WHAT NEEDS TO BE DONE — Restate exactly the lines that run from the start of the records below to the line containing "geworden. Die Variante", counting both ends, and nothing else; pictures stay out.

DATASET RECORDS —
────────────────────
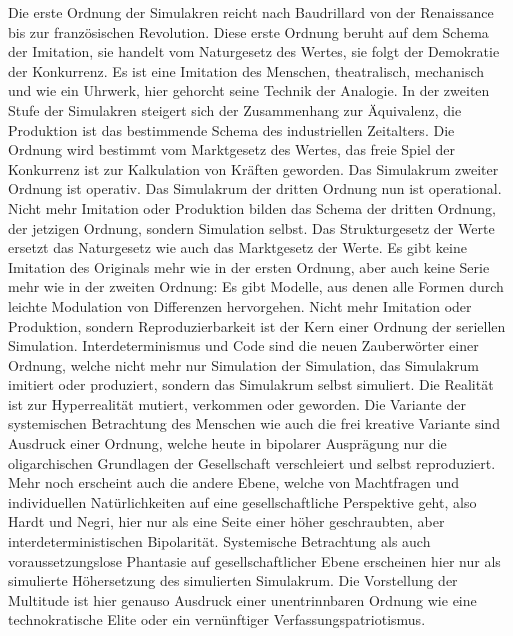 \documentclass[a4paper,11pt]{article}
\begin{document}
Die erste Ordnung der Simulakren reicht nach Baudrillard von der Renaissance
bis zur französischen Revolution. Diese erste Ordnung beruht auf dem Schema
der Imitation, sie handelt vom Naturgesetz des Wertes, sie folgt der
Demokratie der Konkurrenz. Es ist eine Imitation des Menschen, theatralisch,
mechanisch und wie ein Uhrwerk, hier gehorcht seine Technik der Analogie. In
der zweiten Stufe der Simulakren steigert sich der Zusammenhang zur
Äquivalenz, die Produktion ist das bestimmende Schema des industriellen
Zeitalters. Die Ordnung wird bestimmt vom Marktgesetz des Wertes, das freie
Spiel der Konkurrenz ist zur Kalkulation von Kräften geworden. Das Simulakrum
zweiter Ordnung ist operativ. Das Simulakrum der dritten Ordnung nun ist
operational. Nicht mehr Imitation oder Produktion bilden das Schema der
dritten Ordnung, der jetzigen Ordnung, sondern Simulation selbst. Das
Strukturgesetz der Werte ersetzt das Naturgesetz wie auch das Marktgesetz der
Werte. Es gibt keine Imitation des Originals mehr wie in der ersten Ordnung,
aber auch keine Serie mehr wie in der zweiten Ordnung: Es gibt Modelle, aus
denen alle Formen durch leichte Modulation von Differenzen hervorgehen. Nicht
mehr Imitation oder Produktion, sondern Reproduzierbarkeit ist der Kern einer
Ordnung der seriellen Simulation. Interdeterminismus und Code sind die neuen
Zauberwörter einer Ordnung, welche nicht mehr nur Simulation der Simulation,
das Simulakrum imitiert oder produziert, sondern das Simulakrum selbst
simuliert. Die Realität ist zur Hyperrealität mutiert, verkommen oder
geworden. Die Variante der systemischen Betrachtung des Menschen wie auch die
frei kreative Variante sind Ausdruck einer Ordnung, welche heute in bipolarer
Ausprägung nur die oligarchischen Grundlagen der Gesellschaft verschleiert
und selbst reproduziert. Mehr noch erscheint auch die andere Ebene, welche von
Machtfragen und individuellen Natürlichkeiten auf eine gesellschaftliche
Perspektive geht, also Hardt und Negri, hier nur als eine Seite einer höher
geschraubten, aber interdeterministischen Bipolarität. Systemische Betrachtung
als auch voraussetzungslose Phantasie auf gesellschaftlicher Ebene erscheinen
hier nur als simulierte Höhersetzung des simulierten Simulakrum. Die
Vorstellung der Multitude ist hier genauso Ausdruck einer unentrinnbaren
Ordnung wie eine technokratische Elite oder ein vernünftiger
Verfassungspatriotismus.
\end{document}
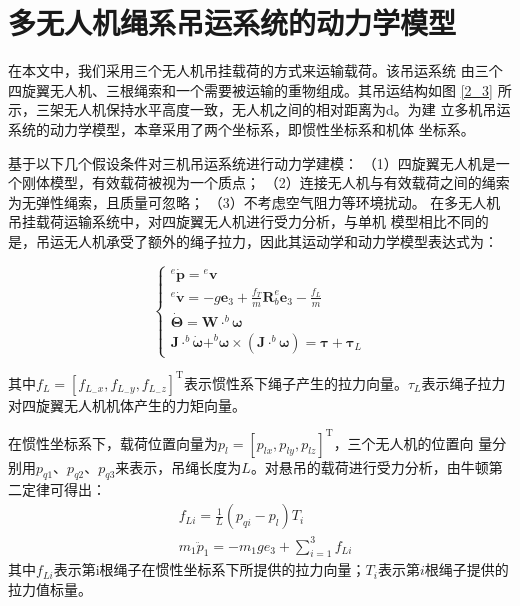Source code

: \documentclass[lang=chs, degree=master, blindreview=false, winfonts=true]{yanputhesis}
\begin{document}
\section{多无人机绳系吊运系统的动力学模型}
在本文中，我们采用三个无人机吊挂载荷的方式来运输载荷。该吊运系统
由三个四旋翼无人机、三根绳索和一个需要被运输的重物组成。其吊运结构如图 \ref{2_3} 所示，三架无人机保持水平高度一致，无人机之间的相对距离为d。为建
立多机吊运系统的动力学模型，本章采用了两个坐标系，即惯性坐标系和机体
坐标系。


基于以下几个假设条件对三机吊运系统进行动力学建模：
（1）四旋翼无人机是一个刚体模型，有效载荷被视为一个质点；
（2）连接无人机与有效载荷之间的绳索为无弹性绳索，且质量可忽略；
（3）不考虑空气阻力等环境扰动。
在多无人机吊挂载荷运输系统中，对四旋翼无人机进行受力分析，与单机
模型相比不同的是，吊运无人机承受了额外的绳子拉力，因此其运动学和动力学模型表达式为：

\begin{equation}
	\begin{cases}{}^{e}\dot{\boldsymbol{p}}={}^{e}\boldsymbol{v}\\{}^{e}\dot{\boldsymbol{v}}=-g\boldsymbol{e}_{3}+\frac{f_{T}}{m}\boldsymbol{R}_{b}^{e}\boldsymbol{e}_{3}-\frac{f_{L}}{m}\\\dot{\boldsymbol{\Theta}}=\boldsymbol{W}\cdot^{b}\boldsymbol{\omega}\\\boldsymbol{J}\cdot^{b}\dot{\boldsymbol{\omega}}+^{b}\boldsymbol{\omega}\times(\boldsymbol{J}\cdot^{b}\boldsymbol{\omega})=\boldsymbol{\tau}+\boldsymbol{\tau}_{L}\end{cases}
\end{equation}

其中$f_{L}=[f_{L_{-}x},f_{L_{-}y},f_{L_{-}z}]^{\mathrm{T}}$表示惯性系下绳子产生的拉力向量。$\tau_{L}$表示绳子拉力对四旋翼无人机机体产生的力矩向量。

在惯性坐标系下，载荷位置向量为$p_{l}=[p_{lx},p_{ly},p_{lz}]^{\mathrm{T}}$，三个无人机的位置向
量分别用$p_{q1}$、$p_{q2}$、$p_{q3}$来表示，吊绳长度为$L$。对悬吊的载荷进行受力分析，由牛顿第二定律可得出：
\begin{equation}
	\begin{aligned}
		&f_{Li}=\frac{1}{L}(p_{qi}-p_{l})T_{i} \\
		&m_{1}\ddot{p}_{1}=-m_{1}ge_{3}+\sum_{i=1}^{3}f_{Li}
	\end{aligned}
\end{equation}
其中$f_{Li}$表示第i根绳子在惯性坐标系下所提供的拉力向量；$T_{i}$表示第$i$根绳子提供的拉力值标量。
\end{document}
────────────────────
RESULT OF THE TASK —
 \documentclass[a4paper,11pt]{article}
\begin{document}
Die erste Ordnung der Simulakren reicht nach Baudrillard von der Renaissance
bis zur französischen Revolution. Diese erste Ordnung beruht auf dem Schema
der Imitation, sie handelt vom Naturgesetz des Wertes, sie folgt der
Demokratie der Konkurrenz. Es ist eine Imitation des Menschen, theatralisch,
mechanisch und wie ein Uhrwerk, hier gehorcht seine Technik der Analogie. In
der zweiten Stufe der Simulakren steigert sich der Zusammenhang zur
Äquivalenz, die Produktion ist das bestimmende Schema des industriellen
Zeitalters. Die Ordnung wird bestimmt vom Marktgesetz des Wertes, das freie
Spiel der Konkurrenz ist zur Kalkulation von Kräften geworden. Das Simulakrum
zweiter Ordnung ist operativ. Das Simulakrum der dritten Ordnung nun ist
operational. Nicht mehr Imitation oder Produktion bilden das Schema der
dritten Ordnung, der jetzigen Ordnung, sondern Simulation selbst. Das
Strukturgesetz der Werte ersetzt das Naturgesetz wie auch das Marktgesetz der
Werte. Es gibt keine Imitation des Originals mehr wie in der ersten Ordnung,
aber auch keine Serie mehr wie in der zweiten Ordnung: Es gibt Modelle, aus
denen alle Formen durch leichte Modulation von Differenzen hervorgehen. Nicht
mehr Imitation oder Produktion, sondern Reproduzierbarkeit ist der Kern einer
Ordnung der seriellen Simulation. Interdeterminismus und Code sind die neuen
Zauberwörter einer Ordnung, welche nicht mehr nur Simulation der Simulation,
das Simulakrum imitiert oder produziert, sondern das Simulakrum selbst
simuliert. Die Realität ist zur Hyperrealität mutiert, verkommen oder
geworden. Die Variante der systemischen Betrachtung des Menschen wie auch die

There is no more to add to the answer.